Lorsque j’eus terminé, M. Poirot observa.

— Très bien ! Très bien ! Je vous félicite de votre esprit clair et ordonné.

Vous me rendrez ici de signalés services.

Puis, s’adressant au Dr Leidner :

— Avez-vous ces lettres ?

— Oui, les voici. J’ai pensé que vous aimeriez à les voir avant tout.

Poirot s’en saisit, les lut en les étudiant méticuleusement. Je m’attendais à ce

qu’il les saupoudrât et les examinât au microscope, mais je fus bien déçue. Je me

rendis compte alors que cet homme n’était plus très jeune et que ses méthodes

dataient quelque peu, car il se contenta de lire ces lettres comme un simple

mortel.

Sa lecture terminée, il les posa devant lui et toussota.

— Maintenant, dit-il, mettons de l’ordre dans nos idées. La première de ces

lettres fut reçue par Mrs Leidner peu de temps après son mariage avec vous en

Amérique. Il lui en était parvenu d’autres qu’elle avait détruites. La première

lettre fut suivie d’une seconde, et, quelque temps après, vous échappâtes tous

deux à une asphyxie par le gaz. Ensuite, vous voyageâtes à l’étranger et pendant

presque deux ans ces lettres cessèrent. Puis, au début de votre saison ici, c’est-à-

dire durant ces dernières trois semaines, elles reparurent. Est-ce exact ?

— Parfaitement exact.

— Voyant votre femme constamment en proie à une peur panique, vous avez

cru devoir consulter le Dr Reilly et engager une infirmière, en l’espèce

miss Leatheran, pour tenir compagnie à votre femme et apaiser ses craintes ?

— Oui.

— Certains incidents se produisent : des mains frappent à la fenêtre, une

figure spectrale surgit derrière les vitres, des bruits nocturnes se font entendre

dans la salle des antiquités. Vous-même n’avez été témoin d’aucun de ces

phénomènes ?

— Non.

— En réalité, Mrs Leidner en a seule été témoin ?
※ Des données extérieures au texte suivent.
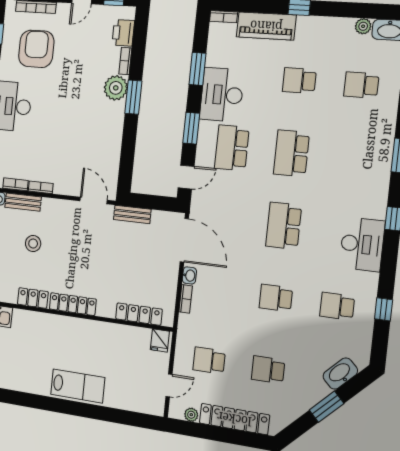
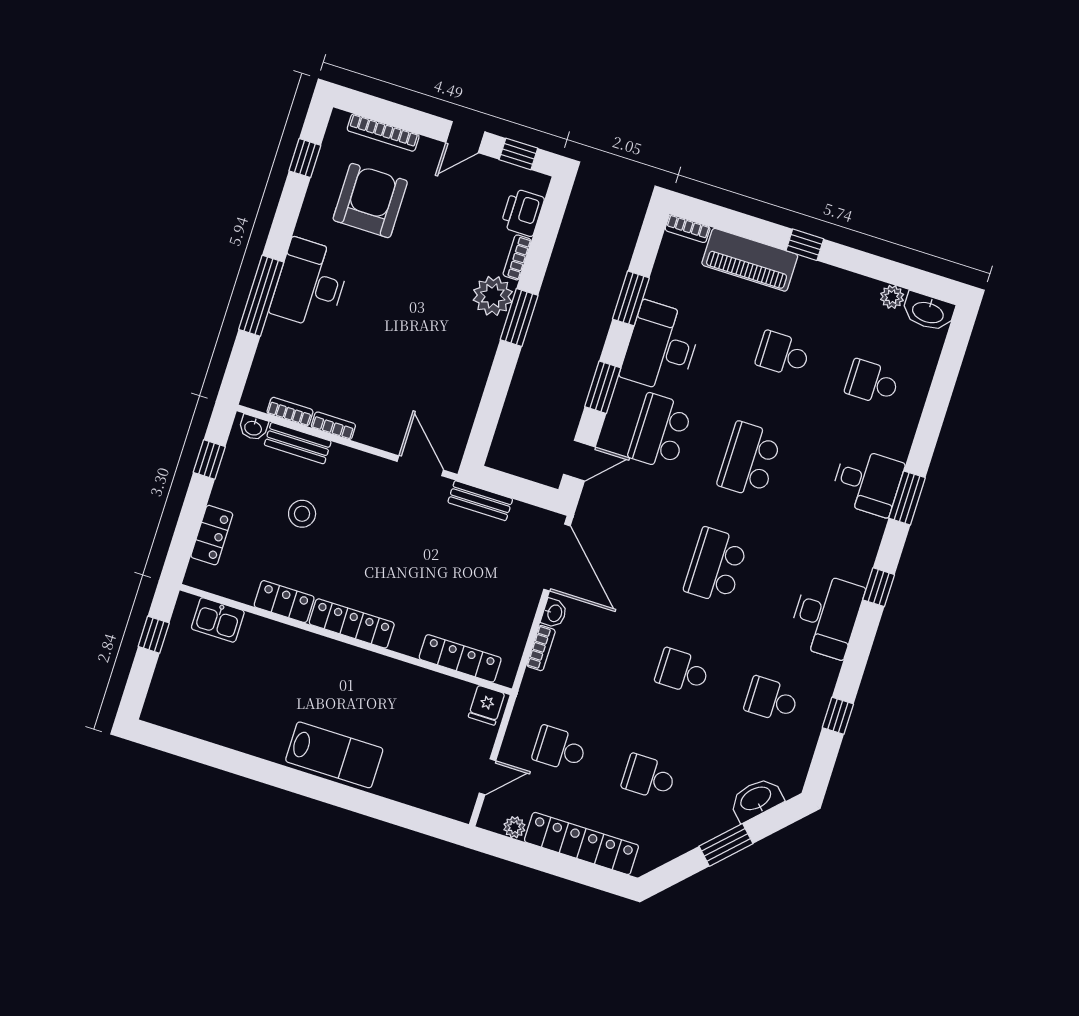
desk: (372, 151) -> (867, 482), added

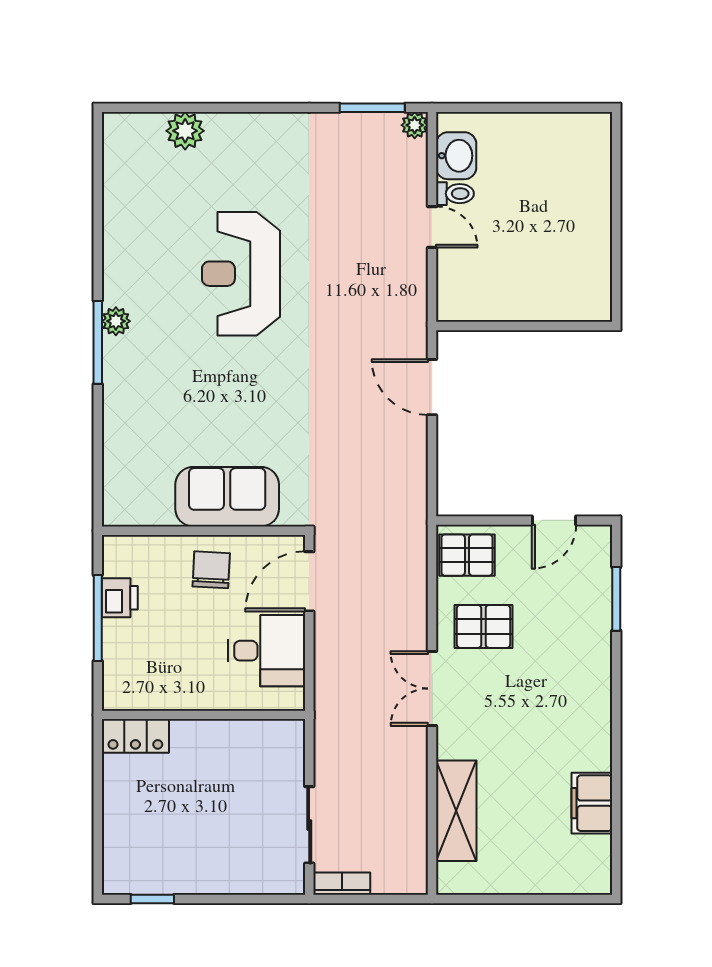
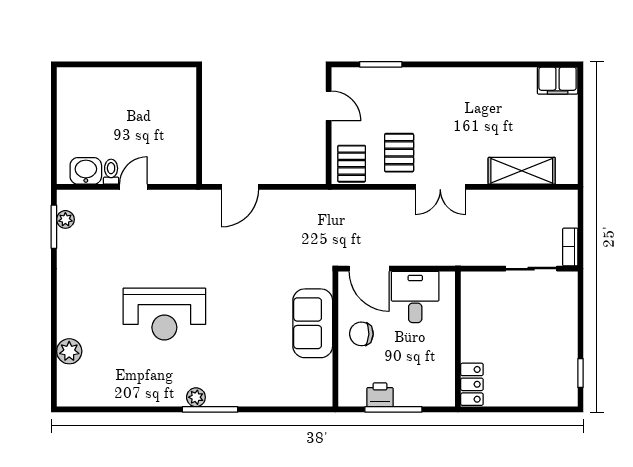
plant: (415, 125) -> (65, 219), moved
filing cabinet: (592, 803) -> (558, 81), moved

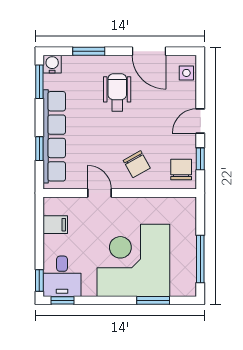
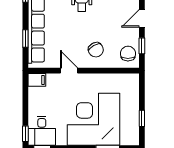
filing cabinet: (55, 225) -> (37, 80), moved
window: (200, 259) -> (142, 118), width x0.46

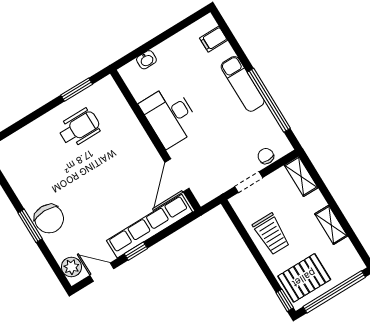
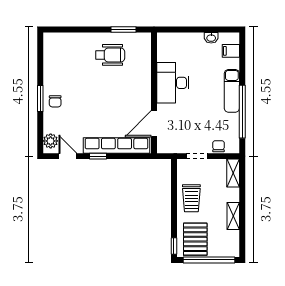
washbasin: (146, 60) -> (211, 38), moved
chair: (49, 219) -> (55, 101), width x0.54, depth x0.54
pallet: (304, 278) -> (195, 239), turned 90

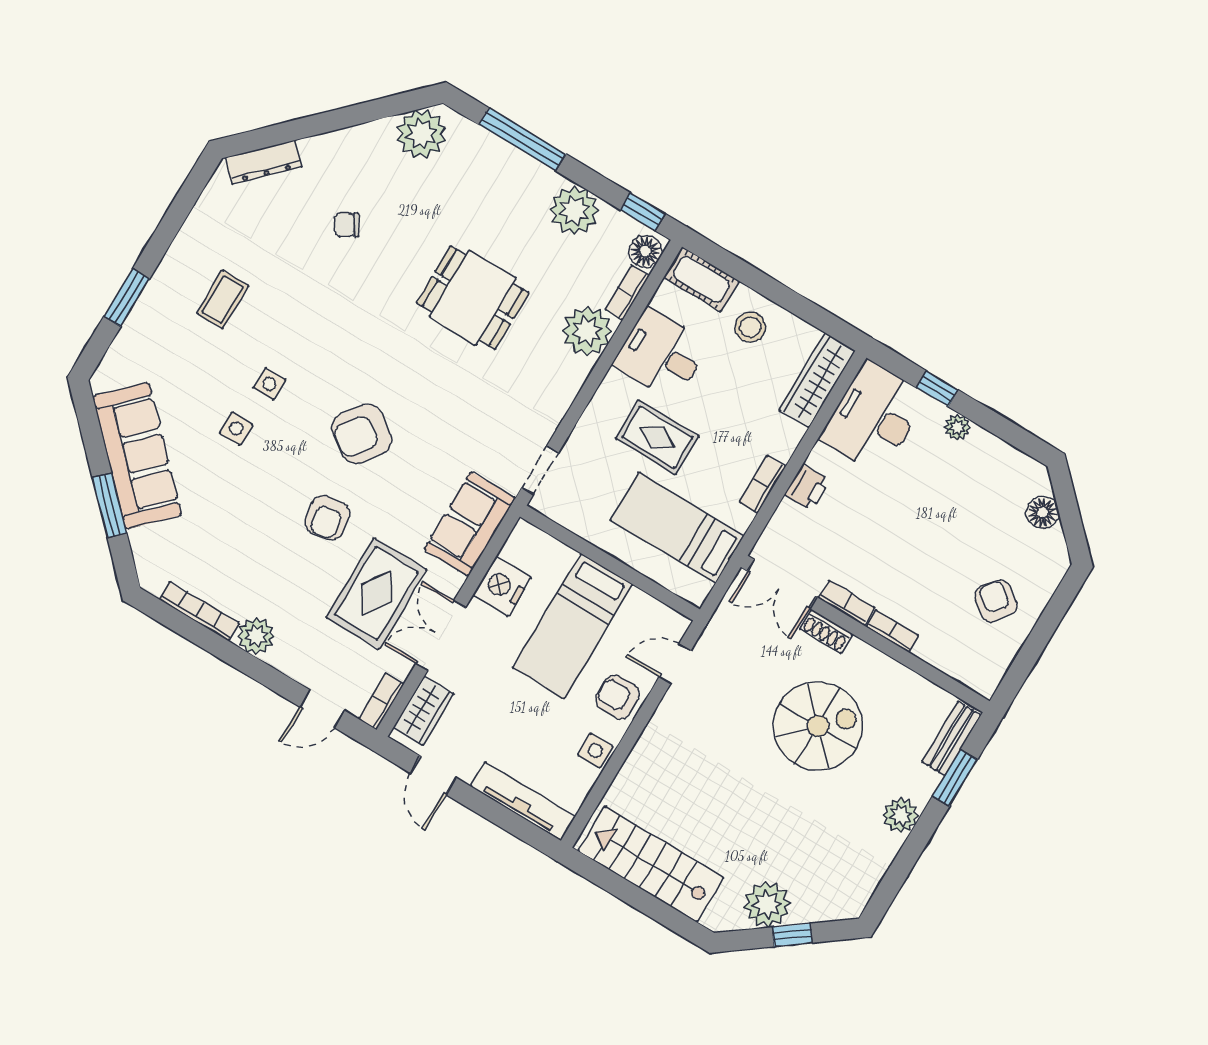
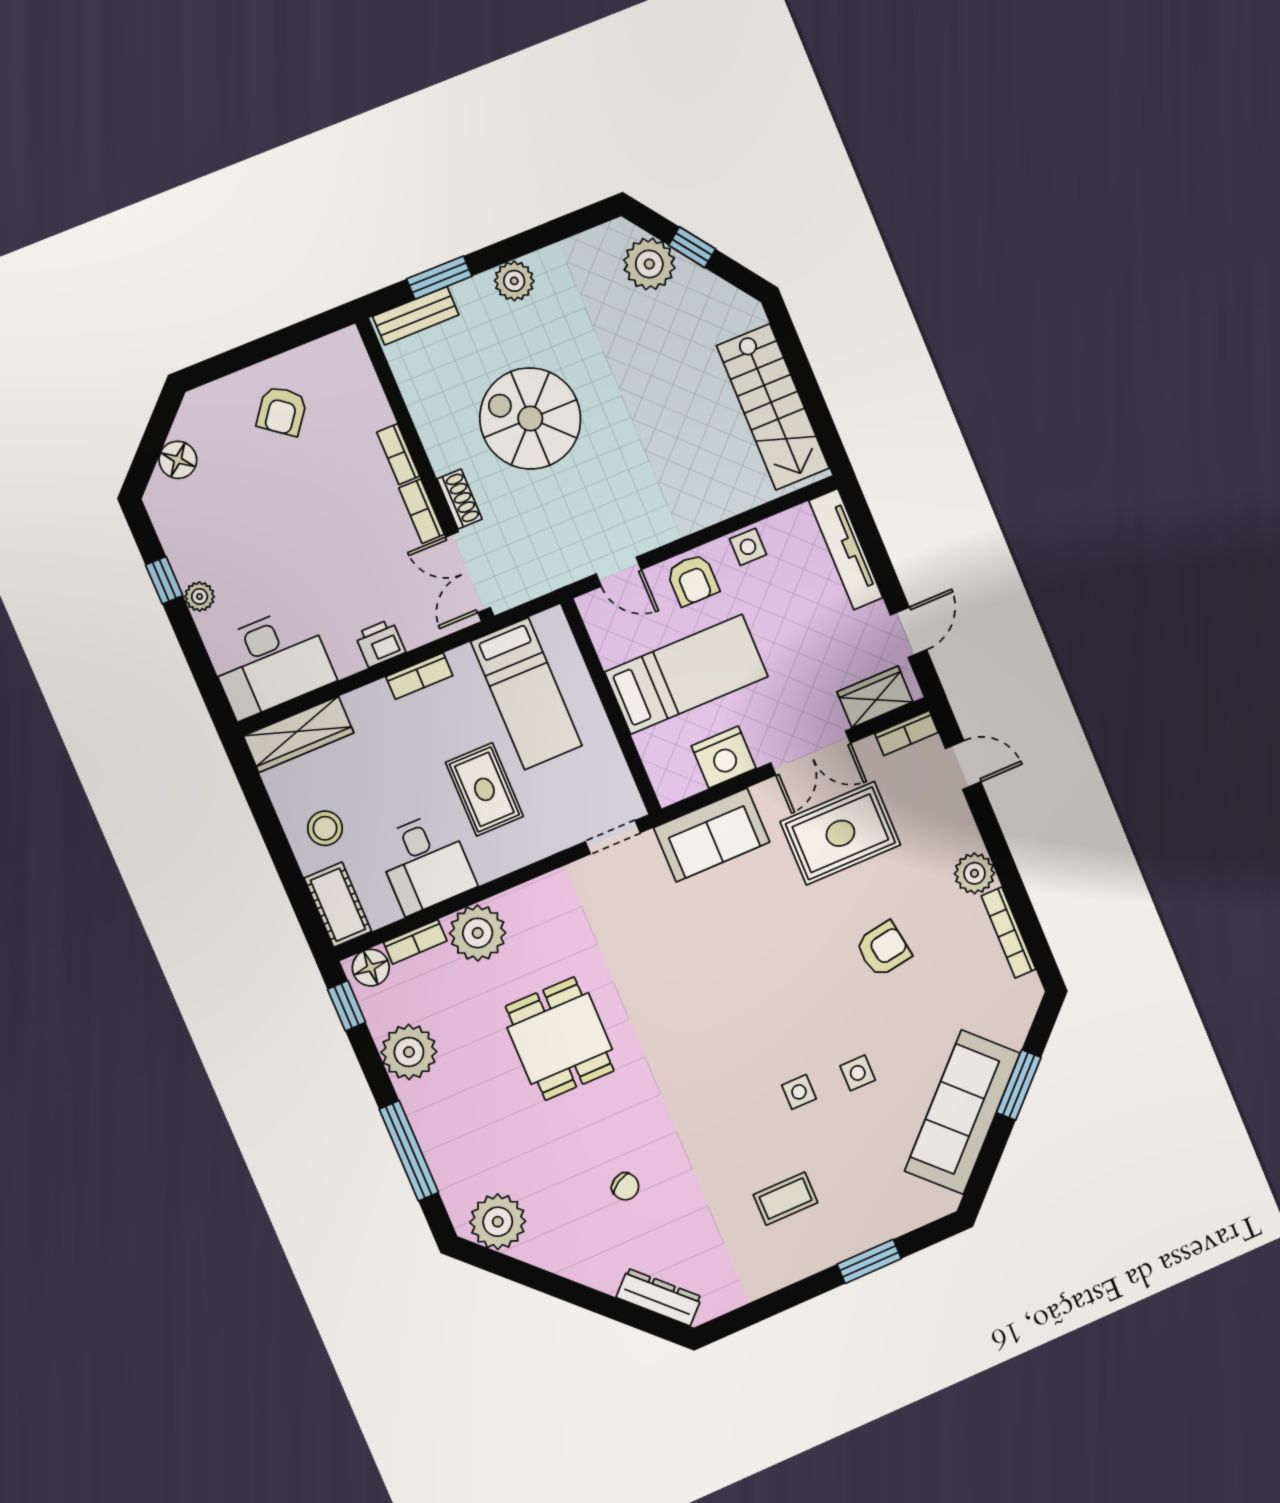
window: (937, 389) -> (164, 580), moved
armchair: (362, 434) -> (749, 987), removed
armchair: (327, 518) -> (883, 949), moved
double door: (782, 584) -> (468, 572), swing flipped
plant: (767, 905) -> (649, 264), moved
— Le père Lavigny a vu une lumière dans la salle des antiquités.

— Oui. Je ne l’ai pas oublié.

Après un silence d’une minute, il demanda :

— Votre femme laisse-t-elle un testament ?

— Non.

— Pourquoi ?

— Parce qu’elle ne le jugeait pas utile.

— Ne possédait-elle donc pas de fortune ?

— Si, de son vivant. Son père lui a légué une somme considérable, mais elle

ne pouvait toucher au capital. À sa mort, cet argent devait revenir à ses enfants si,

toutefois, elle en avait… Si elle mourait sans enfants, comme c’est le cas,

l’héritage devait passer au Pittstown Museum.

Pensivement, Poirot tambourina sur la table.

— Ce qui nous permet d’éliminer dès maintenant un mobile du crime. S’il

s’agit d’un meurtre, dès le commencement de l’enquête je me pose cette

question : Qui bénéficie de cette mort ! Cette fois, c’est un musée. En eût-il été

autrement, si Mrs Leidner était morte intestat en laissant une grosse fortune, je

vous aurais alors demandé : Quel est l’héritier ? Vous… ou le premier mari ? Pour

que celui-ci fasse valoir ses droits à l’héritage, il lui faudrait ressusciter ; il

courrait dès lors grand risque d’être arrêté, bien que, j’imagine, cette peine de

mort ne serait point appliquée si longtemps après la guerre. Mais nous n’avons

pas à envisager pareille éventualité. Comme je vous le disais, je songe

premièrement à la question d’intérêt. Secondairement, je soupçonne toujours le

mari ou la femme de la victime ! Trois choses plaident en votre faveur : d’abord il

est prouvé que vous n’avez pas approché de la chambre de votre femme durant

l’après-midi d’hier, ensuite le décès de Mrs Leidner, au lieu de vous enrichir,

diminue votre fortune, et, en troisième lieu…

Poirot s’interrompit.

— En troisième lieu ? répéta le Dr Leidner.

— Eh bien ! certaines attitudes ne me trompent guère. Docteur Leidner,

l’amour que vous éprouviez pour votre femme était la grande passion de votre

vie, n’est-ce pas ?

Le docteur répondit simplement :

— Oui.

— Alors, poursuivons, dit Poirot.

— Hâtons-nous, ou nous n’en viendrons jamais à bout, observa le Dr Reilly

avec impatience.

Poirot lui lança un regard chargé de reproche.